# Ridiculously complex mechanics problem

1. Jan 21, 2006

### DaMastaofFisix

Hey Everyone, have another doosie for eveyone. I've been crackin' away at it for some time, but to no avail. Here it is:

A semicircular of mass m and radius R is resting on a rough surface. the center of mass is given by 2R/pi, and that's about it.

a) Calculate the moment of inertia of the semicircular ring about its center of mass
b) The ring is displaced by a small angle; find the period T (no slip). Ignore all terms higher than first order theita
c) The surface is now frictionless. Given a small displacement, as well as ignoring second order and beyond theitas, find the Period T (with slip)

Okay, so for part a I thought it would be easiest if I calculated the Moment of inertia about the center of what would be the whole ring, followed by the use of the parralel axis theorem. Problem is, or at least I think it is, is that my integration for the moment yielded mR^2, which doesn't jive well with me. Am I doing something wrong. In the integral, I took out the R^2 because the distance was the same for all mass elements, so the integral became (after some substitution) the integral of dTheita from 0 to pi. Am I missing something.

As for the other two, I know the Period of a physical pendelum is given by the equation T=2pi*sqrrt(I/mgh), but once again I feel that that isn't the whole story. Can someone ;ead me in the right direction? Thanks a bunch

2. Jan 22, 2006

### siddharth

Let us start with the first part of the question.

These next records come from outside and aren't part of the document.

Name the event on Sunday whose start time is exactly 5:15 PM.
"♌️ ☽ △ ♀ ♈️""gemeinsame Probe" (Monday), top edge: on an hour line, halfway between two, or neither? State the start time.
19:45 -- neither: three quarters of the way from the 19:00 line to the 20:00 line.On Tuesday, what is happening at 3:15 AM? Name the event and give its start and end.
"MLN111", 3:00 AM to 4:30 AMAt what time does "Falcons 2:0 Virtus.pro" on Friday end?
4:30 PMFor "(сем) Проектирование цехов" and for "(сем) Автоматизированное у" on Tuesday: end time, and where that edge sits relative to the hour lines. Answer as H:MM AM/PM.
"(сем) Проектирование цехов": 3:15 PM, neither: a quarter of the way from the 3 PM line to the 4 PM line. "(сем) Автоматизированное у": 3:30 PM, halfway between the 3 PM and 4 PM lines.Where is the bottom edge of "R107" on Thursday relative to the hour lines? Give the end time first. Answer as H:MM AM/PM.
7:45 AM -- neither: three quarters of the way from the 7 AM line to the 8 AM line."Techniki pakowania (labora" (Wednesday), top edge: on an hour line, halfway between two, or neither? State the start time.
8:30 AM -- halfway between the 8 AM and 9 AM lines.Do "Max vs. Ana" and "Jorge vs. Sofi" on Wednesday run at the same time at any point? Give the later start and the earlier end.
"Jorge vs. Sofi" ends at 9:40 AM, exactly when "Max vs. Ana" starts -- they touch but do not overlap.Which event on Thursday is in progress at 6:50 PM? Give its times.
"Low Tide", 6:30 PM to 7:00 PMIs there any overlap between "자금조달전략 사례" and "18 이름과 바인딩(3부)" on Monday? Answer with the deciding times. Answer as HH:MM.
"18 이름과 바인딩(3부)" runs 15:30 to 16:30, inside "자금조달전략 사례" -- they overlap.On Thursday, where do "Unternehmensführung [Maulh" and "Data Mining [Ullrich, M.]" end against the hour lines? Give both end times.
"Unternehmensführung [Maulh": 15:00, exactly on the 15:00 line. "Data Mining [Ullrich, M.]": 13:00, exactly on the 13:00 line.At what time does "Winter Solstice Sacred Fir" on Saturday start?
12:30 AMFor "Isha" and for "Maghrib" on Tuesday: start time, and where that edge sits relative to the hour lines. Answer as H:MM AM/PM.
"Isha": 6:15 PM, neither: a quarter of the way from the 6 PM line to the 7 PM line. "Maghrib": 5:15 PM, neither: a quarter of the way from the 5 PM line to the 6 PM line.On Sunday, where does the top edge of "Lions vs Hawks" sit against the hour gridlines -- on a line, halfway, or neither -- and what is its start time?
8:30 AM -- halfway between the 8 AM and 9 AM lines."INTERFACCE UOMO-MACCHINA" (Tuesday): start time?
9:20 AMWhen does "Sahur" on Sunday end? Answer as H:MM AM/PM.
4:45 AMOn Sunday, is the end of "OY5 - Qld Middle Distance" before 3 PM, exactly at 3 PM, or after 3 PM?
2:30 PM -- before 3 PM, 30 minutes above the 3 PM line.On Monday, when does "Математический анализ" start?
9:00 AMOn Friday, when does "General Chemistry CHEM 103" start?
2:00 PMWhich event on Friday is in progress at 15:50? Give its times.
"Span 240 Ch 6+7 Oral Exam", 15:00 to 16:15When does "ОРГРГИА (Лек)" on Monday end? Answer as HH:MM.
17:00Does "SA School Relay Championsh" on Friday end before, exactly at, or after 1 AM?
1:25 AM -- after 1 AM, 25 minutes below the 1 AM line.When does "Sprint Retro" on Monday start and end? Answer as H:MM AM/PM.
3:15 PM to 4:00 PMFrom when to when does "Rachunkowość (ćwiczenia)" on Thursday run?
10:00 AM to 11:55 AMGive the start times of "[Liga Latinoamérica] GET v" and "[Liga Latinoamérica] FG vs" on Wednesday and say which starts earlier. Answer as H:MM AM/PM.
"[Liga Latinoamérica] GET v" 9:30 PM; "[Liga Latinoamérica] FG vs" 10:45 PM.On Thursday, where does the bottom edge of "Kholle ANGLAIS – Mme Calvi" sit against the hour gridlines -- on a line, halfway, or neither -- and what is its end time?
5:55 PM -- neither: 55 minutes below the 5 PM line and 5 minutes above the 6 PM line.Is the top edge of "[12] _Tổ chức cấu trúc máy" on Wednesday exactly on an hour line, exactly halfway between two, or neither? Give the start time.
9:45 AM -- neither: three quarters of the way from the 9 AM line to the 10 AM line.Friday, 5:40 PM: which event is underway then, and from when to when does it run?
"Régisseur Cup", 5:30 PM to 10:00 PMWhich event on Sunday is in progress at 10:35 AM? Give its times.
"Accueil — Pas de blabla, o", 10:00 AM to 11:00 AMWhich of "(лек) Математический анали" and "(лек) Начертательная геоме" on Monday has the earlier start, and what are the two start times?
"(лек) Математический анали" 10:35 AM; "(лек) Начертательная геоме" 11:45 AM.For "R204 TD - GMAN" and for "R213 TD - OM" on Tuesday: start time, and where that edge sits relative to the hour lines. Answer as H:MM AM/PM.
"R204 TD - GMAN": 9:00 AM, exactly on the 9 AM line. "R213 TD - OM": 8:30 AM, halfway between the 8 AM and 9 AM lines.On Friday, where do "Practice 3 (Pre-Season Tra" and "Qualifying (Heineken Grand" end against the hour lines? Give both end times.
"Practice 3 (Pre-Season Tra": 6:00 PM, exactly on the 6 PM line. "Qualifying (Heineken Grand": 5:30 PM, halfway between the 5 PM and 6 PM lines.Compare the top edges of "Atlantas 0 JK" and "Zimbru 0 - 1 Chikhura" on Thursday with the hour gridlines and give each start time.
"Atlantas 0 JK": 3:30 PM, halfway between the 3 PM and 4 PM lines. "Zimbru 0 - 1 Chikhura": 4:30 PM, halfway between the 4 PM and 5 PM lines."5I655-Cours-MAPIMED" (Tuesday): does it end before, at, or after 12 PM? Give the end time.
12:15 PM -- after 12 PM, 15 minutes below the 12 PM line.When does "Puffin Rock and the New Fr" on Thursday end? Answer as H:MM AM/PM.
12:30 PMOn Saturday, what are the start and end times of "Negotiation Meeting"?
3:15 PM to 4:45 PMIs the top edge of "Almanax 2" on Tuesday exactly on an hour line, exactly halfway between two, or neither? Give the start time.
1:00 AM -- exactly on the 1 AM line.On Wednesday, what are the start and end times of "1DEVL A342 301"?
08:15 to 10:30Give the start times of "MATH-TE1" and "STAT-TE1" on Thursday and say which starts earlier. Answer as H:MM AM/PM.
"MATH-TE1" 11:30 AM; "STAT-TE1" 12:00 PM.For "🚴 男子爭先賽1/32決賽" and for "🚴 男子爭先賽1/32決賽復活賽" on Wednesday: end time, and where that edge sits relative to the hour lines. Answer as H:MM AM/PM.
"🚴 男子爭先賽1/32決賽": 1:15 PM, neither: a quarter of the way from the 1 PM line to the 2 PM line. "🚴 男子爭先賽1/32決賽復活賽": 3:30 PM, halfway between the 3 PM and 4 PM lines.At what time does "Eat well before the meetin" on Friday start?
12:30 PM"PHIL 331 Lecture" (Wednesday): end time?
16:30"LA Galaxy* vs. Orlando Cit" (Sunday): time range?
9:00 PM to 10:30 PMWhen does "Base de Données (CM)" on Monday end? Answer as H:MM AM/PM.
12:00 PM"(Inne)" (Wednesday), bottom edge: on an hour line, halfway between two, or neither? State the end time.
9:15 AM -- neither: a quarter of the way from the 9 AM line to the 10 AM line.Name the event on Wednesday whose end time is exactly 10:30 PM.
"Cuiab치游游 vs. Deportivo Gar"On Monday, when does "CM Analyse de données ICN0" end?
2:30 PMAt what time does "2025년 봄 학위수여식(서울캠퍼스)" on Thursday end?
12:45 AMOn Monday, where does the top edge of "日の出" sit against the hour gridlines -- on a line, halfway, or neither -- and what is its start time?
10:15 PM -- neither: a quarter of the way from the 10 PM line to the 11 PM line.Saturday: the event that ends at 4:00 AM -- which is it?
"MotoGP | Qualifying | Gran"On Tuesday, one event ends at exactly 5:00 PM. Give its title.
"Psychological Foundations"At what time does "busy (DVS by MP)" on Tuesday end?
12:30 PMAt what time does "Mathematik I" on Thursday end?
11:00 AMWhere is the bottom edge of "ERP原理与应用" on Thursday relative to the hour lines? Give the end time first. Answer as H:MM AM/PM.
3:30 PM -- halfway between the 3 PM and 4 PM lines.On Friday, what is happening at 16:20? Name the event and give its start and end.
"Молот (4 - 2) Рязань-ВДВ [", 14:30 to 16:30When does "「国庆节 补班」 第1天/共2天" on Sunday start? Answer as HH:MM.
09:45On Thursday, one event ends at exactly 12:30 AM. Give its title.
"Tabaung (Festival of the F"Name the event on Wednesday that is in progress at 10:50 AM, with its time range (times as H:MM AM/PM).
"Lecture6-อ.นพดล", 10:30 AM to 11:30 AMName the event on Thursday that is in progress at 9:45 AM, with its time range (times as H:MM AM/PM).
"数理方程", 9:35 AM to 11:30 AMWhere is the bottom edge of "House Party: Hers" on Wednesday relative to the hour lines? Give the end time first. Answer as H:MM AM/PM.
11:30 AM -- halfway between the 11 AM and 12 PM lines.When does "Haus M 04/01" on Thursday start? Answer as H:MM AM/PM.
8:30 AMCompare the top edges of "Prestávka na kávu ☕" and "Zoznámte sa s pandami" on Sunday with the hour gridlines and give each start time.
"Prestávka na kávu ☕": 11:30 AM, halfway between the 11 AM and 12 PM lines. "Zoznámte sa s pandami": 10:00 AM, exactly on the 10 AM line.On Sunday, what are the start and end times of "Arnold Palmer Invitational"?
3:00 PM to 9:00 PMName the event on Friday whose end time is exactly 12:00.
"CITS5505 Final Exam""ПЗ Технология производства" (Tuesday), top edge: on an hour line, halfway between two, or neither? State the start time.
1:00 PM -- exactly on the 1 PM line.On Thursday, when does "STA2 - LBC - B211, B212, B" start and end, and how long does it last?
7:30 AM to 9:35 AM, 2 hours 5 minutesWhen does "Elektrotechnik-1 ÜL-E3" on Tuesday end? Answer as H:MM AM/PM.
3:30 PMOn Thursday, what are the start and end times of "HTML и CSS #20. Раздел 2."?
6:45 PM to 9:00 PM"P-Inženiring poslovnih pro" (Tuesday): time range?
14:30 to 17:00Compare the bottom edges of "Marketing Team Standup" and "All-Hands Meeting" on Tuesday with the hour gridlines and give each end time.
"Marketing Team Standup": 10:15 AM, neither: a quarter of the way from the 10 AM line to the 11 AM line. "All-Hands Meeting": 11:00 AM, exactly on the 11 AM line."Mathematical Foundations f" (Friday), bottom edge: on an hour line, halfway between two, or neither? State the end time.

Your approach is very correct. If you find the moment of Inertia of the semi-circular ring about the geometric center, you can use the parallel axis theorem to find the moment of Inertia about the center of mass. I get mr^2 for the Moment of Inertia about the geometric center as well.

For the second part, when you displace the ring by a small angle $\theta$, the ring will oscillate about the point of contact with the surface.
So what you have to figure out is
(i) What provides the necessary restoring torque for the ring to oscillate?
(ii) What is the moment of Inertia of the ring about the point of contact with the surface?
Hint: You can use the parallel axis theorem again to figure this out.

Once you do this, you will be able to calculate the restoring torque as a function of $\theta$ (For small angles, approx $\sin \theta$ as $\theta$) and this will give you the time period of small oscillations.

Last edited: Jan 22, 2006
3. Jan 26, 2006

### DaMastaofFisix

Ah thank you very much. Though I understand everything that you explained to me, I still don't see how I can translate that into mathematical equations. I think that the restoringtorque has to be the frictional force, because its the only other force besides the weight, which I'm pretty sure produces no torque. So now the issue is how does that restoring force behave (in other words, how does it vary with the angle) and other considerations that are essential.

If y'all have any insightful clues to lead me in the right direction, that would be greatly appreciated. And by the way, I recalculated the moment of inertia about the center of mass and using the first step that I used earlier did indeed yield the correct result. Thanks for the check and anyone brave enough to help a physics student in distress

4. Jan 31, 2006

### DaMastaofFisix

OKay I know his isn't the most interseting problem but I'm still trying to work it out, weeks after I started looking at it and I still can't figure out how to determine the restoring torque as a function of theita. Is it simply the frictional force times the tiny angular displacement ( and ah yes,the Radius of the center of mass)? I'm frikkin out here and I need someone to guide me in the right direction. Thanks for any help.

5. Feb 11, 2006

### siddharth

Anyway, When the ring is displaced slightly by an angle $$\theta$$, it will oscillate about the point of contact with the surface. What does this mean? It means that, if you draw the Free Body diagram for the ring, you will notice that the torque due to friction about the point of contact is 0. So, the restoring torque has to be provided by weight.
To calculate it mathematically, you know that the COM of a semi-circle lies at $$\frac{2R}{\pi}$$ from the center. Now the angle between the line joining the center of the semi-circle to the Center of Mass, and the line joining the center of the semi-circle to the point of contact (which is directly below the center of the semi-circle) is the angle by which the ring was displaced, which is $$\theta$$.